What you will do:
Stop after the line containing "left hip: (125, 345)"; retype every line of the data before it exactly, starting from the first.
##### Excerpted records #####
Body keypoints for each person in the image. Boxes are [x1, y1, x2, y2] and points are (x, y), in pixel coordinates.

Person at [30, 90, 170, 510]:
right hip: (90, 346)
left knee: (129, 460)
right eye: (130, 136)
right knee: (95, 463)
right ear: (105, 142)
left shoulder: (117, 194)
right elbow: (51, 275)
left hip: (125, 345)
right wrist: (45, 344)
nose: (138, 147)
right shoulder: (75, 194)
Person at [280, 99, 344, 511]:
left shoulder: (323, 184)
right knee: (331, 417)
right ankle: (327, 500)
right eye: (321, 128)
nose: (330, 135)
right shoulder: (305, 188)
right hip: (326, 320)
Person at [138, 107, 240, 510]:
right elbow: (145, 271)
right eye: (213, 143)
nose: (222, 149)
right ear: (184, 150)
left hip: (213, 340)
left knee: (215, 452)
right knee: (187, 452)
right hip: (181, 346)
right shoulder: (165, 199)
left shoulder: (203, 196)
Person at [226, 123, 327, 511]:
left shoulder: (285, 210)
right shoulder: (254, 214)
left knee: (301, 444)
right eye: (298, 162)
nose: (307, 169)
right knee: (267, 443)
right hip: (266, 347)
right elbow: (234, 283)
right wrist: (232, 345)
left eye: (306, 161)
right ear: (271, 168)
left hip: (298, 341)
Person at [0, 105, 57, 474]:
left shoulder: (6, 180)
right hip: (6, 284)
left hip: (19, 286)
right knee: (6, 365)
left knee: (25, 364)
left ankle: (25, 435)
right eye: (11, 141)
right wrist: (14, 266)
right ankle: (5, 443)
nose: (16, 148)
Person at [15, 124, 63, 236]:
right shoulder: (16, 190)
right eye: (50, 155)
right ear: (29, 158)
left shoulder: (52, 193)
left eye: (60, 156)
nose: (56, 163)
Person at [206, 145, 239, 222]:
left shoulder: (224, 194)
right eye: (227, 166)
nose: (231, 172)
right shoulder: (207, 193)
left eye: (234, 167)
#####
Solved problem:
Body keypoints for each person in the image. Boxes are [x1, y1, x2, y2] and points are (x, y), in pixel coordinates.

Person at [30, 90, 170, 510]:
right hip: (90, 346)
left knee: (129, 460)
right eye: (130, 136)
right knee: (95, 463)
right ear: (105, 142)
left shoulder: (117, 194)
right elbow: (51, 275)
left hip: (125, 345)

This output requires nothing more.